Conakry (AFP) — mercredi 13 janvier 2010
Risques de guerre civile et de divisions de l'armée, menaces sur les prochaines élections: un éventuel retour en Guinée du chef de la junte, le capitaine , “en convalescence” au Burkina Faso, suscitait mercredi de nombreuses inquiétudes à Conakry.
“Le retour de Dadis Camara dans les conditions actuelles risque de provoquer une guerre civile en Guinée”, indique à l'AFP le responsable de la branche guinéenne de la Rencontre africaine pour la défense des droits de l'Homme (Raddho) Mamadi Kaba.
“Ses partisans vont tenter de prendre le pays en otage et faire ce que le président feu général Lansana Conté (1984-2008) avait fait durant les dernières années de sa vie”, avec un entourage tout-puissant profitant de la maladie du chef de l'Etat, ajoute-t-il.
“Il faut que les communautés africaine et internationale se mobilisent et prennent leur responsabilité pour empêcher Dadis de retourner en Guinée”, selon lui.
Le président intérimaire, le général Sékouba Konaté, avait soulevé beaucoup d'espoir dans un discours le 6 janvier en annonçant que le Premier ministre de la transition serait “issu de l'opposition” et “désigné par elle-même”.
Le retour du chef de la junte, gravement blessé à la tête le 3 décembre lors d'une tentative d'assassinat par son propre aide de camp, “risque de provoquer une +fissure+ dans l'armée”, estime Souleymane Diallo, journaliste et administrateur du groupe de presse privé Le Lynx - La Lance.
“Ca va compliquer la transition parce qu'on a tellement tiré sur la fibre ethnique que les divisions régionales se sont exacerbées et la Guinée forestière (région d'origine du chef de la junte) va exiger le maintien de Dadis Camara au pouvoir”, poursuit-il.
Pour le président de l'Organisation guinéenne de défense des droits de l'Homme (OGDH) Thierno Mâadjou Sow, il doit “rester à l'extérieur” pour qu'il puisse un jour être jugé par la justice internationale.

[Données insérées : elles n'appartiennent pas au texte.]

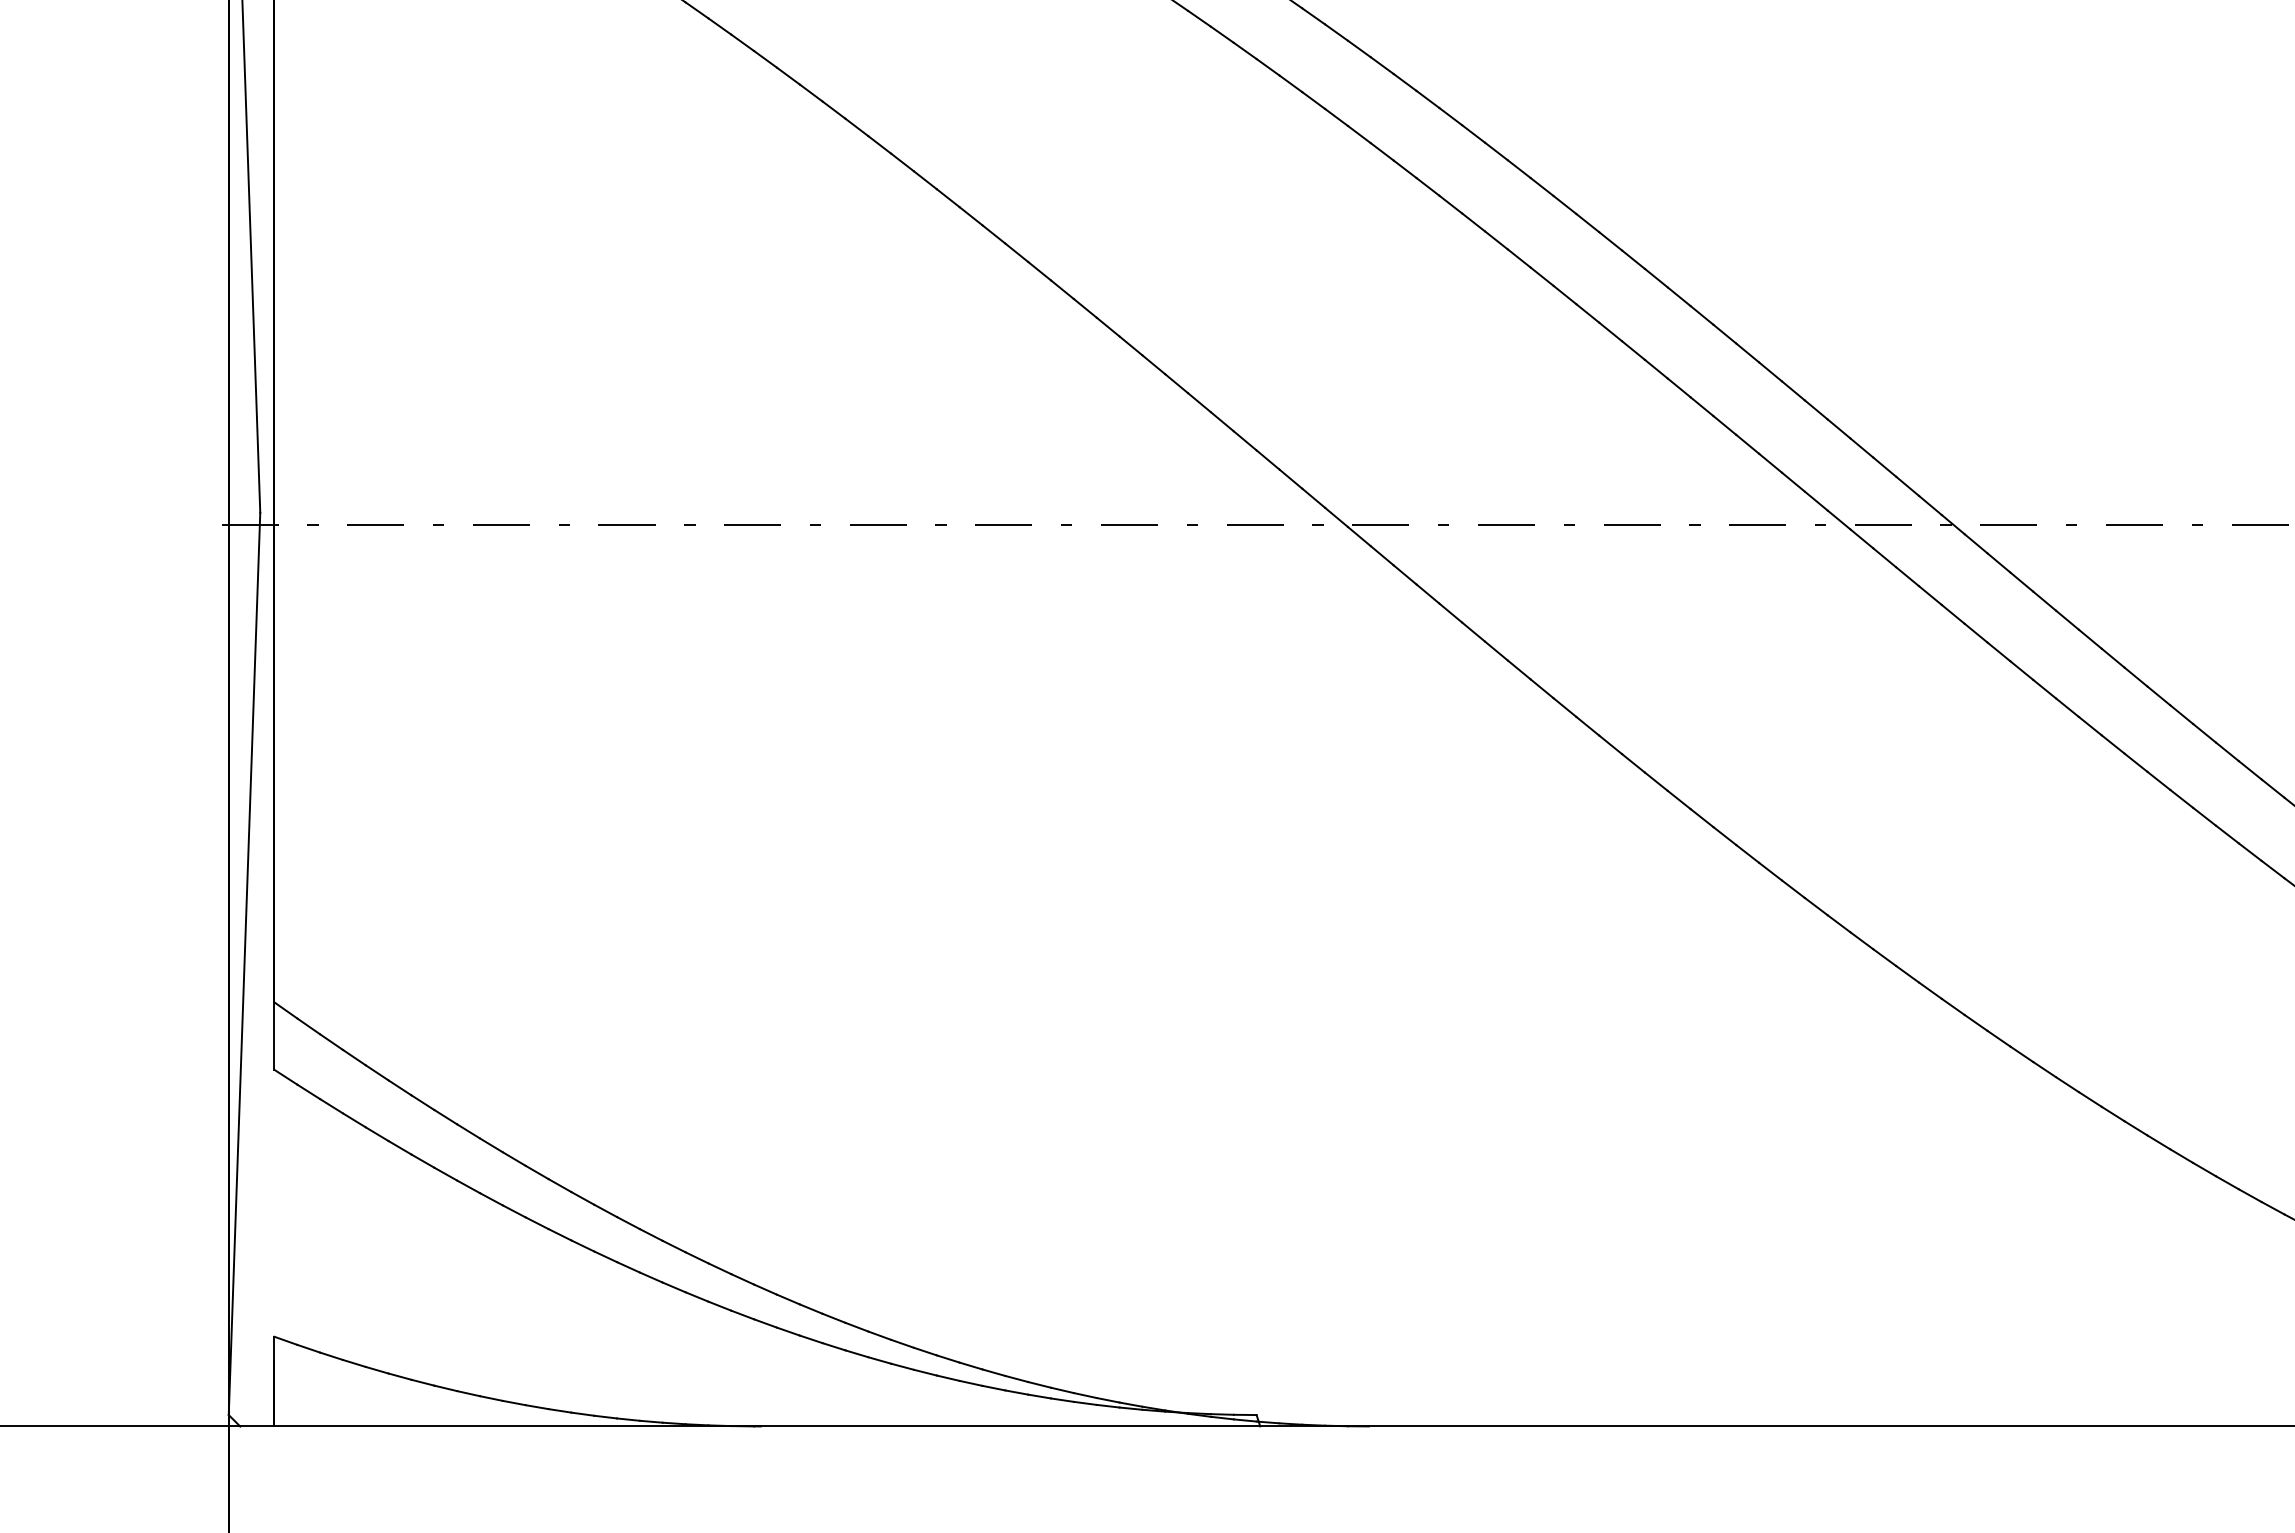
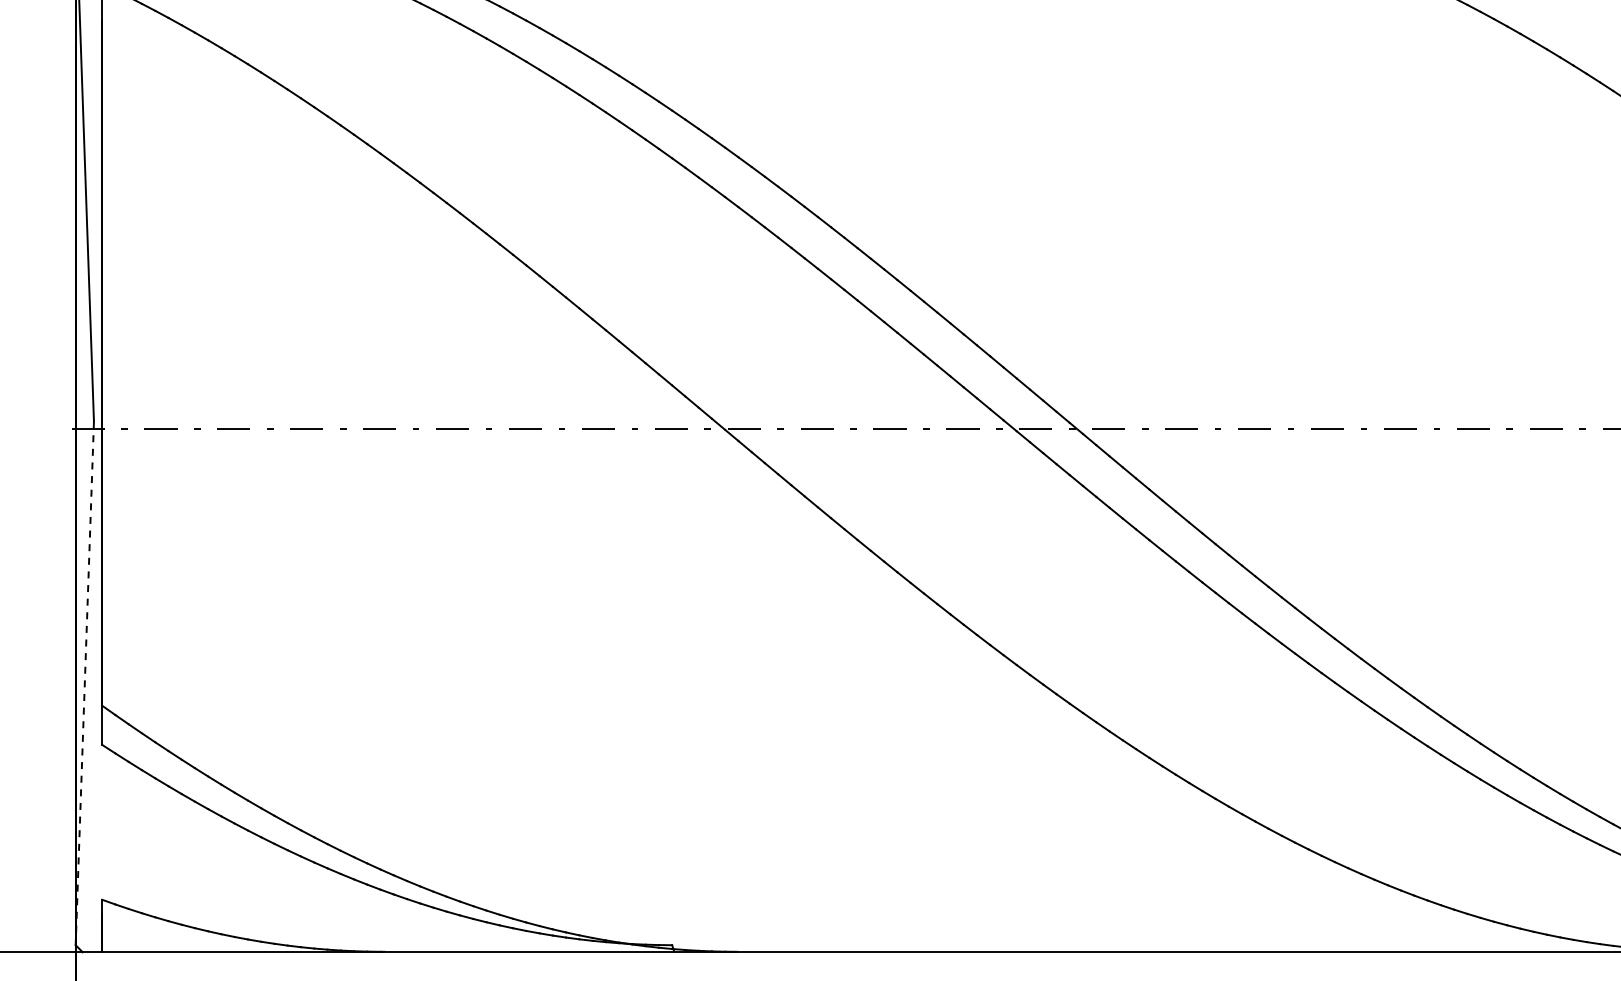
line: (243, 964) -> (84, 683), solid -> dashed

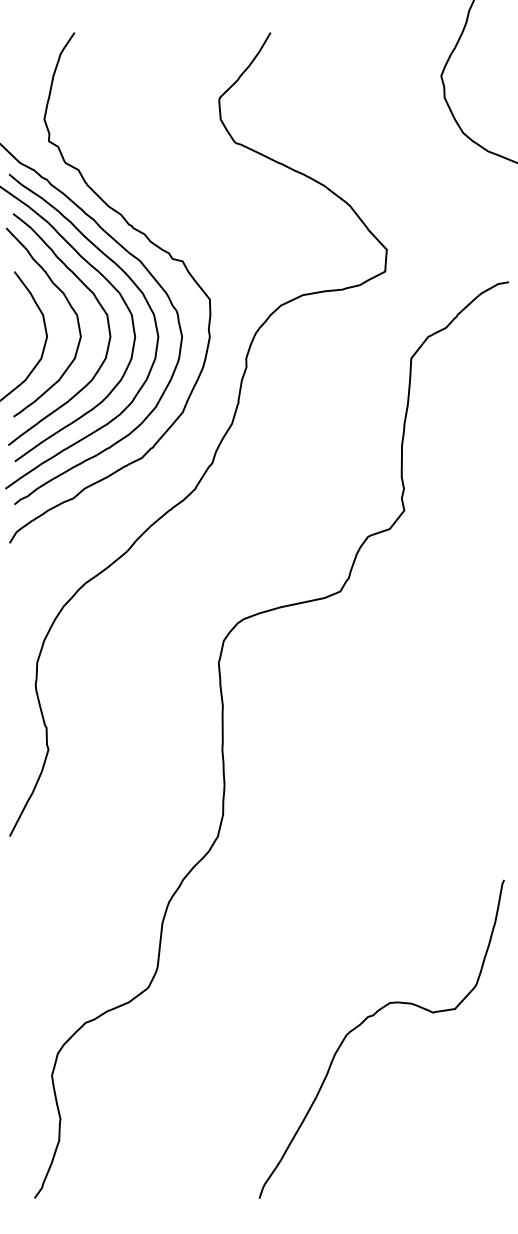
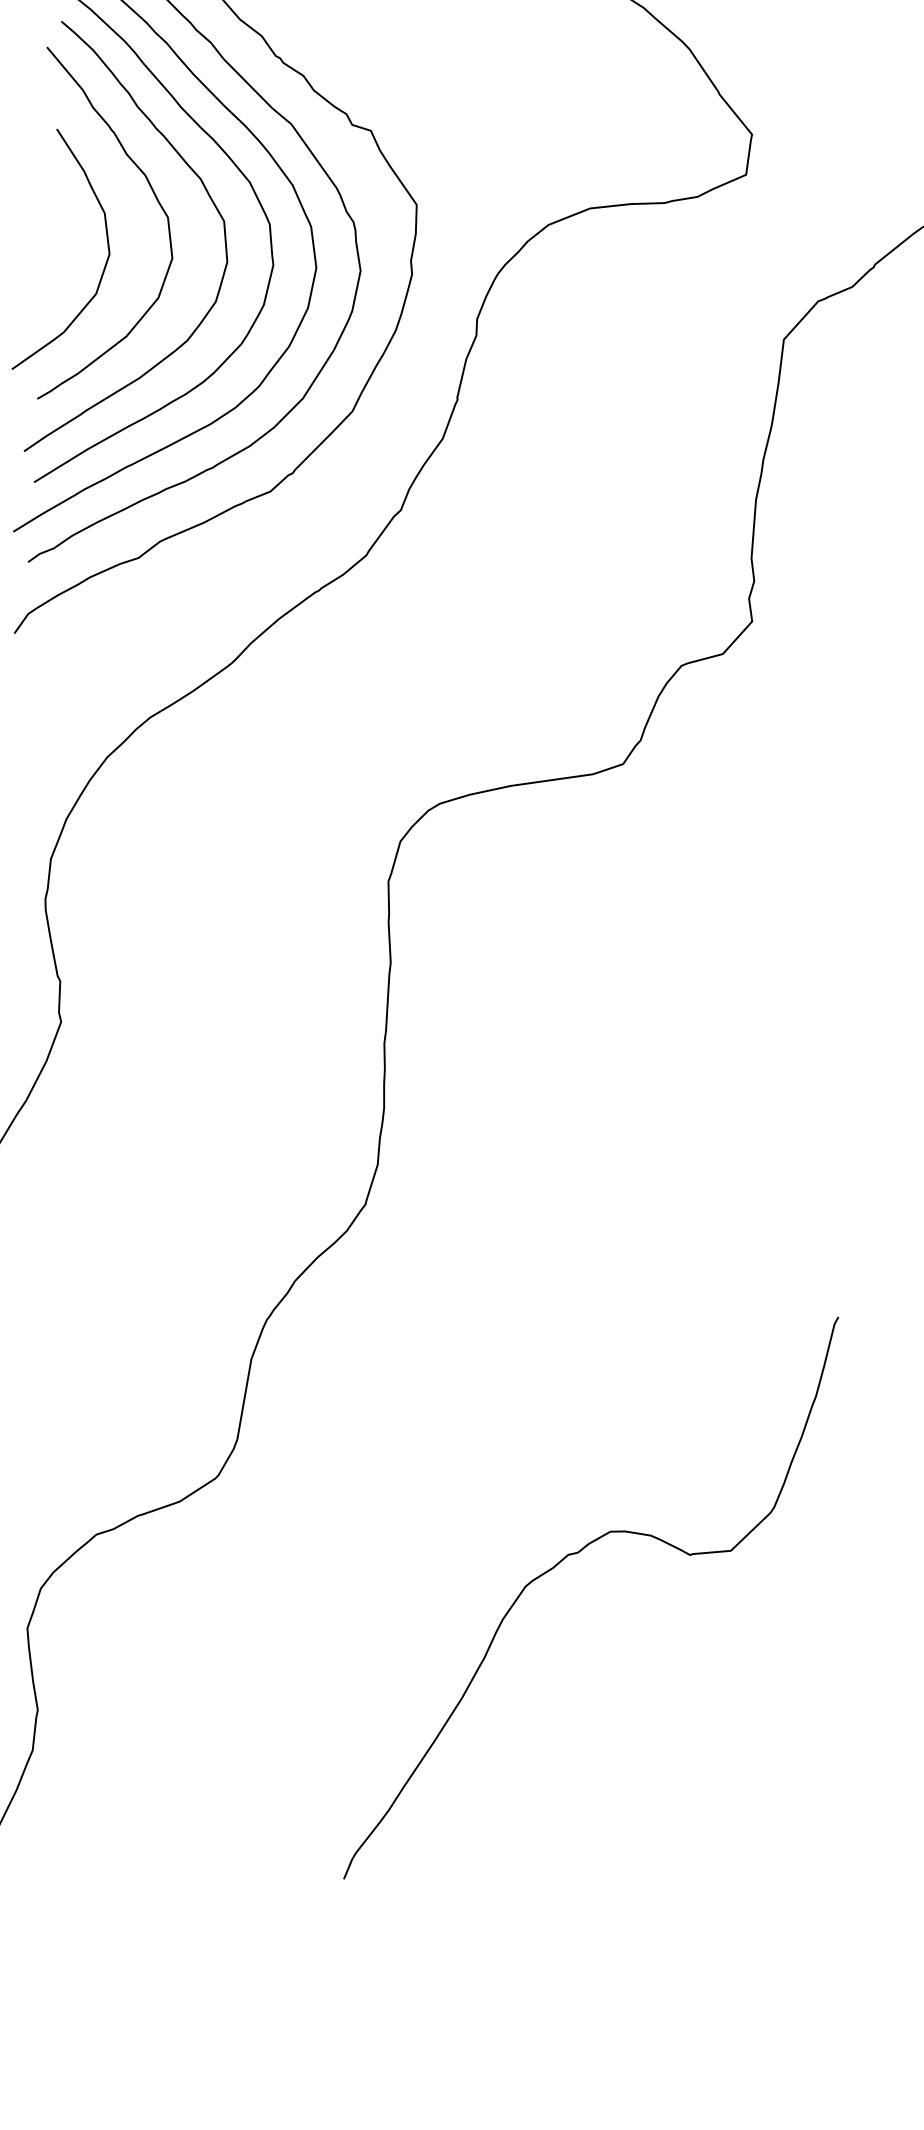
curve: (373, 1016) -> (578, 1554), moved

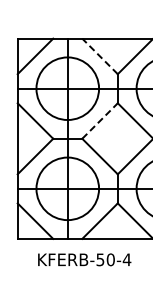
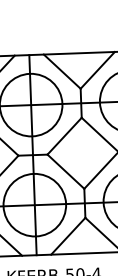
line: (99, 56) -> (61, 71), dashed -> solid
line: (100, 120) -> (65, 135), dashed -> solid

“Nous voulons qu'il reste à l'extérieur parce que c'est la meilleur chance pour qu'il puisse répondre de ce qu'on lui reproche”, insiste-t-il, en faisant référence au massacre de plus de 150 opposants, selon l'ONU, le 28 septembre dans un stade de Conakry.
“Aucune juridiction ici ne peut le juger et le pouvoir politique ne va pas le livrer à une juridiction internationale. Nous souhaitons qu'il ne rentre pas en Guinée et qu'il reste surtout dans un pays qui sera disposé à le juger ou à le livrer à la justice internationale”, conclut-il.
“Dadis Camara encore à nos portes, c'est impensable, s'emporte un administrateur de société, ça va nous rappeler le 28 septembre. Rien qu'en prononçant son nom, les Guinéens ont le dégoût”.
“Si la communauté internationale veut un nouveau bain de sang en Guinée, qu'elle autorise le chef de la junte à retourner en Guinée”, avertit un cadre de banque, sous couvert de l'anonymat.
Les partisans du capitaine-putschiste souhaitent officiellement son retour en Guinée, sans toutefois avancer de date.
“Je ne sais pas encore (quand il va rentrer en Guinée) parce qu'on n'a pas échangé après son arrivée à Ouagadougou mais le président Dadis rentrera quand il l'aura décidé”, affirme Moussa Keïta, ministre secrétaire permanent du Conseil national pour la démocratie et le développement (CNDD, junte).
Fodé Cissé, président du Congrès panafricain des jeunes patriotes de Guinée (Cojep), une association pro-junte, va dans le même sens: “nous sommes ravis que notre président ait retrouvé la santé, nous voulons qu'il revienne incessamment dans son pays pour continuer à assumer ses hautes fonctions”.
“Nous allons lui réserver un accueil des plus chaleureux pour montrer à ses détracteurs qu'il est l'homme de la situation”, a-t-il conclu.